Kelas dream kembali rusuh seperti biasa, haechan dan renjun yang bertengkar karena buku renjun yang ditempeli stiker lucu hadiah dari ayah haechan yang sudah datang dari bisnis, dan renjun yang marah karena ia sama sekali tak ingin bukunya banyak tempelan, sedangkan jaemin dan jeno sudah duduk bersampingan karena jisung dipaksa pindah oleh jeno agar satu bangku dengan chenle,


"Kemaren aku dengar joni hyung bertengkar dengan kakakmu jeno, apakah benar?" Tanya jaemin ke arah jeno yang diam menulis pelajaran,


"Jen kau tak mau membantu kakakmu?" Tanya jaemin melihat tak percaya kekasihnya ini sangat tidak peka terhadap saudara-saudaranya,


"Kalau aku membantu, apa yang akan kau lakukan?" Ucap jeno mulai berhenti menulis tetapi mata masih melihat buku,


"Kau akan menghapus ingatan mereka, dan mengorbankan auramu?" Tanya jeno dengan melihat mata jaemin dengan menakutkan, aura jeno juga mulai kuat tapi sama sekali tidak mempengaruhi jaemin,


"Apa kau masih marah?" Tanya jaemin ke arah jeno dengan tangan memijat pundak jeno pelan,


"Aku benci caramu menyelesaikan masalah, terlalu gegabah dan bodoh" ucap jeno sedih,


"Maafkan aku jen, sekarang kita sudah dewasa, apa kau tak mau membantunya?" Ucap jaemin mendakati wajah jeno,


"Nanti aku akan tanyakan padanya, apakah mereka butuh bantuanku" ucap jeno kembali menulis kembali,


"Jisung kau kemana saja, aku tak pernah melihatmu" tanya chenle kepada jisung yang sejak pagi melihat sepasang kekasih duduk berdampingan,


"Aku di rumah membantu ibuku menjait pakaian" ucap jisung dengan senyuman,


"Apakah kau kenal guanlin?" Tanya chenle ke arah jisung,


"Guanlin pacar renjun hyung?
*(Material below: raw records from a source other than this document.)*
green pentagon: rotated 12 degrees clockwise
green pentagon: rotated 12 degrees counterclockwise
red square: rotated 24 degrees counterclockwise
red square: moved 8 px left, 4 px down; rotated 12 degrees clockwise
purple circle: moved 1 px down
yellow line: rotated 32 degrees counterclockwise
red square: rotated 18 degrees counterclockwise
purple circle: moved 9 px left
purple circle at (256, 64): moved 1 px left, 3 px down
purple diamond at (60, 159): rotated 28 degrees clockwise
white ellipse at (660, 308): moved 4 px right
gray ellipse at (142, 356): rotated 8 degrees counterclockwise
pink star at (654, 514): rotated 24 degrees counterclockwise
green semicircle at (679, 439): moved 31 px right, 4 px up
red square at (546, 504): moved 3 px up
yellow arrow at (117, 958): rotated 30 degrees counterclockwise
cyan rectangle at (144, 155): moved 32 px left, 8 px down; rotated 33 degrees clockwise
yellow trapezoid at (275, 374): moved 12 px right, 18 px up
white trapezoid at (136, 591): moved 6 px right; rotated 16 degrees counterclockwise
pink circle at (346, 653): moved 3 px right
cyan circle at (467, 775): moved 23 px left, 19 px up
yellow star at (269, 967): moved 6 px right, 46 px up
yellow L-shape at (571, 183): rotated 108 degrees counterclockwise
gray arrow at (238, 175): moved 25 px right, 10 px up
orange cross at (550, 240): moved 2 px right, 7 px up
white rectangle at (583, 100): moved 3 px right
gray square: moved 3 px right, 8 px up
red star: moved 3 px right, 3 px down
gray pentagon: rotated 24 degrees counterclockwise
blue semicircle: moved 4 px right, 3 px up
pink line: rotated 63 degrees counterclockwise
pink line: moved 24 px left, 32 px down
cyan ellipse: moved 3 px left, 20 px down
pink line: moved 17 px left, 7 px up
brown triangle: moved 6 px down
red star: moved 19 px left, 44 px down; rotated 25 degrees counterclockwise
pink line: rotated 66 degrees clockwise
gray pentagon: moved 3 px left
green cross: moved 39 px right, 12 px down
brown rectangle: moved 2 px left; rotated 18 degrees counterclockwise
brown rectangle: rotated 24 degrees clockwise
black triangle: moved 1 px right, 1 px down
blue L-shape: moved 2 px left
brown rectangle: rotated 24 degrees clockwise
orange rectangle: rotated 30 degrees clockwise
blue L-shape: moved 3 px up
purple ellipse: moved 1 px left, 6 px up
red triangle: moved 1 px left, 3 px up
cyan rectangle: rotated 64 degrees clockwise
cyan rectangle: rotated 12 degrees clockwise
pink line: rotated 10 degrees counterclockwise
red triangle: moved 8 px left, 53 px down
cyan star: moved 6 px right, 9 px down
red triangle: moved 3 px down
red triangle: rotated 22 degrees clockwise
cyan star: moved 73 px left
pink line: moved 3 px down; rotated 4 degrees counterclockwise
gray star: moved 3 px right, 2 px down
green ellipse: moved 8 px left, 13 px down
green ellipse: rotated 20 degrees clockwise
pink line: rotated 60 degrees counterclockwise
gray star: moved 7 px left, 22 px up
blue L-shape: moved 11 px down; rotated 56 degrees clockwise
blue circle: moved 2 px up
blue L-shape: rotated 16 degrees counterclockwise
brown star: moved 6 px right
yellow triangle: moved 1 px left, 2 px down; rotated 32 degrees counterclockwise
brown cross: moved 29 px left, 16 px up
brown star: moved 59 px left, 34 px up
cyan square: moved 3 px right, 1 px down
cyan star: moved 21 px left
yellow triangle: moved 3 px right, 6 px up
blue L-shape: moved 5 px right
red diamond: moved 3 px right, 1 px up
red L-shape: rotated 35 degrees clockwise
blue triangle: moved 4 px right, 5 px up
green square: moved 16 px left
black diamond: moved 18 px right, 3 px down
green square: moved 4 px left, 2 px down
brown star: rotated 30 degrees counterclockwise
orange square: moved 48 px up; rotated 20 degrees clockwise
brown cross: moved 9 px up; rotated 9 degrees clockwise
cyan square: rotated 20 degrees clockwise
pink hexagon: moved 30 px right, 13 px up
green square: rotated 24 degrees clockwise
Kenapa memangnya? Bukannya dia ada di bumi karena sedang dihukum?" Tanya jisung dengan wajah polos dan tangan memegang telinga seakan-akan berusaha mengingat sesuatu,


"Kemaren haechan bertanya padaku tentang keberadaanmu, ia fikir kau yang membantu guanlin" ucap chenle santai, karena chenle sama sekali tudak faham apa yang sebenarnya haechan bahas dengan renjun di penutupan kp saat itu,


"Membantu bagaimana?" Tanya jisung polos,


"Sudahlah tak usah difikir, sepertinya haechan hyung sedang bernegatif thinking padamu, jadi lupakanlah" putus chenle karena guru sudah datang,


"Hmm ternyata haechan mengingatnya" ucap jisung pelan melihat ke arah haechan yang masih menjaili renjun.


----*----


"Haechan, apa kau melepas linkmu dengan mark?" Tanya renjun yang melihat tali merah di tangan haechan menghilang,


"Iya, ternyata semuanya baik-baik saja, aku kira akan terjadi sesuatu" ucap haechan dengan menyendok soto ayam,


"Kemaren mark dan joni bertengkar, apa kau tau?" Tanya renjun ke arah haechan yang membuat haechan berhentu mengaduk mangkoknya,


"Kenapa mereka bertengkar?" Tanya haechan ke arah renjun,


"Aku tak tau pasti, tapi ten hyung menangis karena joni hyung dirawat di ruang kesehatan" ucap renjun santai seakan tak ada sesuatu yang perlu dikhawatirkan,


"Mengapa tidak ada gosip masuk ke telingaku?" Tanya haechan ke arah renjun, wajah haechan mulai sedikit panik,


"Sepertinya taeyong hyung menutupinya, itu semua hanya ramai di asramah tingkat tiga, mereka malah memiliki dua kubu" ucap renjun dengan tenang dan meminum es kopi,


"Dua kubu?" Tanya haechan tak habis fikir apa yang sebenarnya terjadi di tingkat 3,


"Yuta hyung, joni hyung dan sungchan ada di kubu satu, kemudian jaehyun hyung, mark hyung, lukas hyung ada di kubu dua" ucap renjun dengan memakan kornet ikan,


"Apa yang akan terjadi" ucap haechan melihat mata renjun,


"Mungkin mereka akan berhenti ketika sudah menemukan siapa yang membunuh lelaki itu" ucap renjun melihat haechan yang sedikit pucat,


"Hmm, menyedihkan" lanjut renjun dengan senyuman.